It was the insomnia that started it. Somehow I became addicted to real-life murder shows. First I got hooked on Serial, a podcast questioning Adnan Syed’s conviction for murdering Hae Min Lee, his former high-school sweetheart. Then I gorged on The Staircase, a documentary asking whether the American author Michael Peterson killed his wife. I followed The Jinx, HBO’s offering about the suspected double-murdering millionaire Robert Durst. Now, along with the rest of the world, I’ve binge-watched Netflix’s Making a Murderer, a show casting doubt on Steven Avery’s murder trial.
This canon of real-crime dramas has become a primetime obsession and a hot topic on social media. Ricky Gervais said MaM deserves a Nobel prize; Kim Kardashian squealed, “It is soooo good”; the supermodel Gigi Hadid started a Twitter storm theorising on it. But while I’m as enthralled as everyone about these shows, I’m also uncomfortable about them.

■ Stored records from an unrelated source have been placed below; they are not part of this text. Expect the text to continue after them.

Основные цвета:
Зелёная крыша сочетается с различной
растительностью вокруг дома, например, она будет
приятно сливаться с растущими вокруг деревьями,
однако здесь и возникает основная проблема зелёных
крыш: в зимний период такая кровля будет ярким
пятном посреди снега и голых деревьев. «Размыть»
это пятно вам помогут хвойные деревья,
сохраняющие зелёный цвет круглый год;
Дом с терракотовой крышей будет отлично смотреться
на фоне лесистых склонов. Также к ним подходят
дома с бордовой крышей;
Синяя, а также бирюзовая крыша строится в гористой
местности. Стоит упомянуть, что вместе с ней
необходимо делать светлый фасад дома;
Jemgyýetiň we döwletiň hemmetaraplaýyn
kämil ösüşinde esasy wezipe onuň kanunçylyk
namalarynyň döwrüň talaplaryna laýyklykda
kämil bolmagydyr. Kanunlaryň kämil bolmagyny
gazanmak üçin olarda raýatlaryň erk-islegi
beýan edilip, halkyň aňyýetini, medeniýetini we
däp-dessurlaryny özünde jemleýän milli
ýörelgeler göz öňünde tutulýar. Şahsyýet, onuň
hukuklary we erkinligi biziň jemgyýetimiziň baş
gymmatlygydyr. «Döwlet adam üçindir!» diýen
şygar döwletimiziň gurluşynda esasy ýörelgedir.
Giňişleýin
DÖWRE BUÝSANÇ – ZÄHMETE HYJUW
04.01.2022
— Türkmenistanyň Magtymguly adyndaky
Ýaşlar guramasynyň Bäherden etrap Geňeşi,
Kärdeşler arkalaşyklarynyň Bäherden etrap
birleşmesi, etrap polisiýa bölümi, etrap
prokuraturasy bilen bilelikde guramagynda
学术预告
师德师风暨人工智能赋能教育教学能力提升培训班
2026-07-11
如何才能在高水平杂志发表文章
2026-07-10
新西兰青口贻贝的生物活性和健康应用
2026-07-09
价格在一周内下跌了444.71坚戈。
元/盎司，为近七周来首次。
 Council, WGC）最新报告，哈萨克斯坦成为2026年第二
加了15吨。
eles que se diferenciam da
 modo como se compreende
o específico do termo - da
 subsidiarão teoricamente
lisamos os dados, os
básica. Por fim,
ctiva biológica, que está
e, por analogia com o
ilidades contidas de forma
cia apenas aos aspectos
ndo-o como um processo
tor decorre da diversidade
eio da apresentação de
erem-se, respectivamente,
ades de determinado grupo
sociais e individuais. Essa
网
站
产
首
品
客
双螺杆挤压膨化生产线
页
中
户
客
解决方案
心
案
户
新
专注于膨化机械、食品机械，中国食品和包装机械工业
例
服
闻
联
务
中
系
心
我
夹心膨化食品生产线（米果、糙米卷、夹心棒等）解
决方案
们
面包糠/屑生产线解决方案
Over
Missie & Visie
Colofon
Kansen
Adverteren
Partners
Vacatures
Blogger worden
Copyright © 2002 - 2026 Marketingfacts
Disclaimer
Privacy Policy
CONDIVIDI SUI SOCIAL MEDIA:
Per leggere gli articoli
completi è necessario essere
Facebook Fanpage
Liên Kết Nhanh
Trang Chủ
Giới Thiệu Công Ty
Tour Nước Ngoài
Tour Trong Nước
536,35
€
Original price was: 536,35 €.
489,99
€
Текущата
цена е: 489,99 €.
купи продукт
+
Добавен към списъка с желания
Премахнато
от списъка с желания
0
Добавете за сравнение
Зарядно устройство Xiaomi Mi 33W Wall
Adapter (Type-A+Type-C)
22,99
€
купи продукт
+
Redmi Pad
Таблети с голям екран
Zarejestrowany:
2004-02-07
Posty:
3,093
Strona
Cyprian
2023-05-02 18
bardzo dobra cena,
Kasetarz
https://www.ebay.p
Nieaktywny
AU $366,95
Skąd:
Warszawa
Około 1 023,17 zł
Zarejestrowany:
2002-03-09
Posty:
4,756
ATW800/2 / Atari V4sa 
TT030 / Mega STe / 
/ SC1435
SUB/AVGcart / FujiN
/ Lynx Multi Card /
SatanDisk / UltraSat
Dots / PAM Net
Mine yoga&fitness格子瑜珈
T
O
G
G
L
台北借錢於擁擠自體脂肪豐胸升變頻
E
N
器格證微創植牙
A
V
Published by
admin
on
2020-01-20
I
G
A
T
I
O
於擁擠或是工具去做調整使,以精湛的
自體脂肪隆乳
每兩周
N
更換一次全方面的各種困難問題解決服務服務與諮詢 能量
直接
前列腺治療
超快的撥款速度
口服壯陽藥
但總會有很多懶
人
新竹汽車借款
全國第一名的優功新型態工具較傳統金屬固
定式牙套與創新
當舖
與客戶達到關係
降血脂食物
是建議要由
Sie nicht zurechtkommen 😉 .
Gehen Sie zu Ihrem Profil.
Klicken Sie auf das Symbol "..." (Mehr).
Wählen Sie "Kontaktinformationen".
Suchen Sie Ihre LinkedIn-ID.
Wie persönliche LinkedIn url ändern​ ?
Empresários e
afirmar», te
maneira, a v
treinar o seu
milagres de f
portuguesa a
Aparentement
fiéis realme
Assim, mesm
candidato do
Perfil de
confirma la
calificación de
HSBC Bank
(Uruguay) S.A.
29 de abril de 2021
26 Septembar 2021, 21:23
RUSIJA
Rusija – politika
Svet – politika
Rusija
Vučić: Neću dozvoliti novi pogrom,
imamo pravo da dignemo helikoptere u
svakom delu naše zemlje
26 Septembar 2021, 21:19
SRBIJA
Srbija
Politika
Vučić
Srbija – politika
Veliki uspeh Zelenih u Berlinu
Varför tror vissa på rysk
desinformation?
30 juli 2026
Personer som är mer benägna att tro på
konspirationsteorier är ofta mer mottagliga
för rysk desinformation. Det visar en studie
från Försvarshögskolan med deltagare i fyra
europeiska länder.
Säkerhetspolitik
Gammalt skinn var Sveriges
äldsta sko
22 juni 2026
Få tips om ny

I have a love-hate relationship with the real-life murder genre, in common with many things I’m attracted to. I find it as appealing as it is repellent. I’ll watch desperately to hear details of the weapon, the motive, the murder scene, then I’ll look away when the images get too graphic. But it’s not only the explicit details I find disturbing, it’s wondering how OK it is to watch someone’s death as entertainment.
They watch these shows as if they are tuning in to an episode of The Archers, picking over real tragic deaths as if they are playing a game of Cluedo
Journalists are often accused of intrusion, but I believe it’s important to report on people’s lives. Sometimes that justifies, for example, approaching for interview a family mourning a relative. Still, as someone who has done such “death knocks”, I know how writers and editors worriedly weigh up the importance of such stories and how they are presented. If that balance ever goes wrong, people quite rightly berate a newspaper for it. But this is why I find it so strange — and hypocritical — that the people so quickly and vocally appalled by what they see as any kind of tabloid “intrusion” are often the very same people lapping up these shows.
They watch them as if they are tuning in to nothing more than a titillating episode of The Archers — or playing amateur detectives as they entertain themselves by picking over real tragic deaths as if they are playing a game of Cluedo.